= Popscene (club) =

British indie dance club

Promotional flyer

Popscene was a British indie dance club part of the 1990s Britpop movement.

== History ==
The founders of Popscene were Dave McCarthy and Mac Be, who were the promoters and DJs for its entirety. Be explained on a Facebook post that, "It was myself and Dave at first, then Dave's girlfriend Jenny started doing a bit in the later years before we parted company in May 2000."

Prior to Popscene, McCarthy and Be had organized "Happy," a pre-Britpop night at The Clapham Grand for the Mean Fiddler organisation. "Happy" featured early live London appearances by bands such as The Verve and followed a club night structure similar to the acid house "PA" appearance model.

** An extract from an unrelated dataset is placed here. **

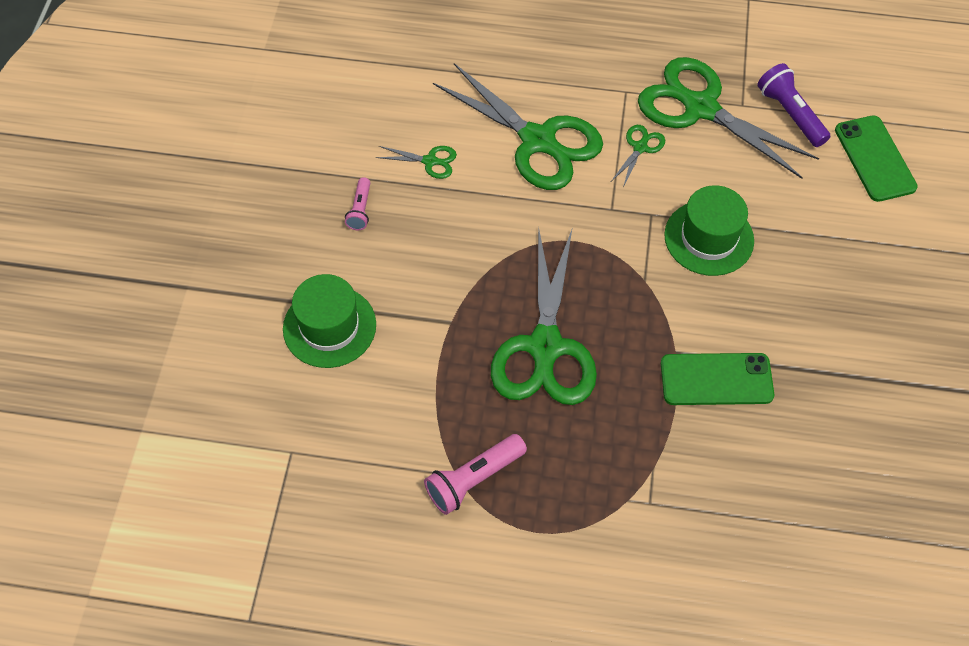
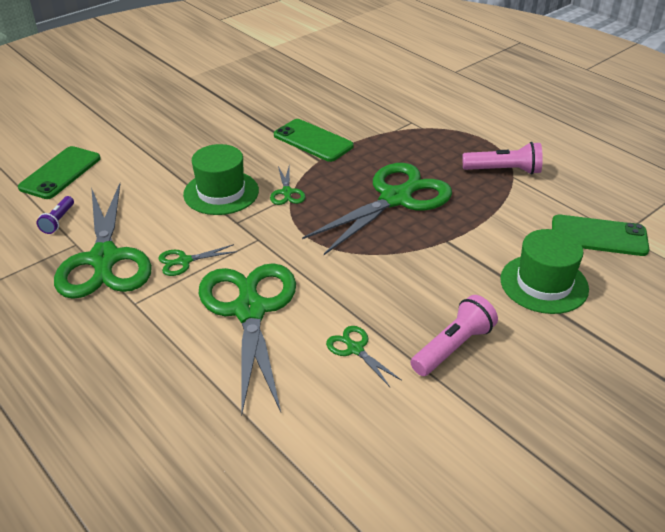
camera: 140 degrees left, 20 degrees down
pink flashlight [345,177,370,230] -> pink flashlight [410,295,498,376], size x1.65
purple flashlight [757,63,830,147] -> purple flashlight [36,196,74,234], size x0.61
none -> green scissors [270,166,305,205]
none -> green phone [552,215,649,256]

In 1994, the owners of Astoria in London's Charing Cross Road asked the duo to produce Friday nights at the LA2 club within the Astoria complex. The club's opening night featured free entry, which led to the venue reaching capacity. With a strict policy of "no live bands," the club went on to run with weekly capacity crowds for the next five years. The club attracted more than 300,000 customers over its lifespan; hours-long entry queues of hundreds of people were common. Popscene's DJ sets laid the foundations for the rock/dance crossover of the next decade; the tagline on many of the distinctive flyers was "the dance club for people who like bands."

Popscene's name originated from the single by Blur. It became synonymous with the Britpop movement, along with its retro-themed rival Blow Up. Members of bands popular within the scene, such as Oasis, Blur, and Manic Street Preachers, were regular customers at both clubs. Popscene deliberately avoided a separate VIP area, emphasizing that everyone was equal inside. "Sophie Ellis-Bextor came up to me and went, "I’m going to be a singer, I just sung Noel Gallagher ‘Wonderwall’ and he thought it was fantastic"' McCarthy recalled in an interview with DJ Mag.

The night was also notable for the DJs taking centre stage in the venue. The DJs' accessibility led to patrons taking to the stage and dancing alongside the DJ decks. In response, the club developed a special "flying decks" setup suspended from the in-house lighting rig.

The DJ duo of McCarthy and Be were the first successful UK club DJs to move from vinyl to CD and gave Erol Alkan his first opportunity to play to large crowds. McCarthy was the first London club DJ to play what became known as bootleg/mash-up tracks with cut-ups he made using the first available editions of Acid sound production software in 1999. The club was also host to the first ever public playback of the third Oasis album, Be Here Now.

==Reception==
The Evening Standard magazine described the crowd as fun, noting their enthusiastic energy. The mid-Nineties UK MTV Magazine commented on the event, stating, "cigarettes, alcohol and lots of snogging are the order of the night". Time Out called Popscene "the indie superclub with an altogether hipper vibe" and UK Club Guide described it as having "a thriving, begging-for-it happy crowd... It's the busiest indie club in the country." As Popscene developed over its five-year lifespan, it was cited as one of the major breakthrough clubs in London (along with the Heavenly Social) for the Big beat music genre in the latter part of the decade.

==Legacy==
In 2004, BBC Radio London's mid-morning DJ Robert Elms asked his audience which clubs had been culturally most important to his listeners. All cited Popscene as the defining London club of the era.

In the summer of 2007, a sold-out revival of Popscene was held in the original venue without the involvement of founder McCarthy, who had developed a subsequent career as DJ producer IDC.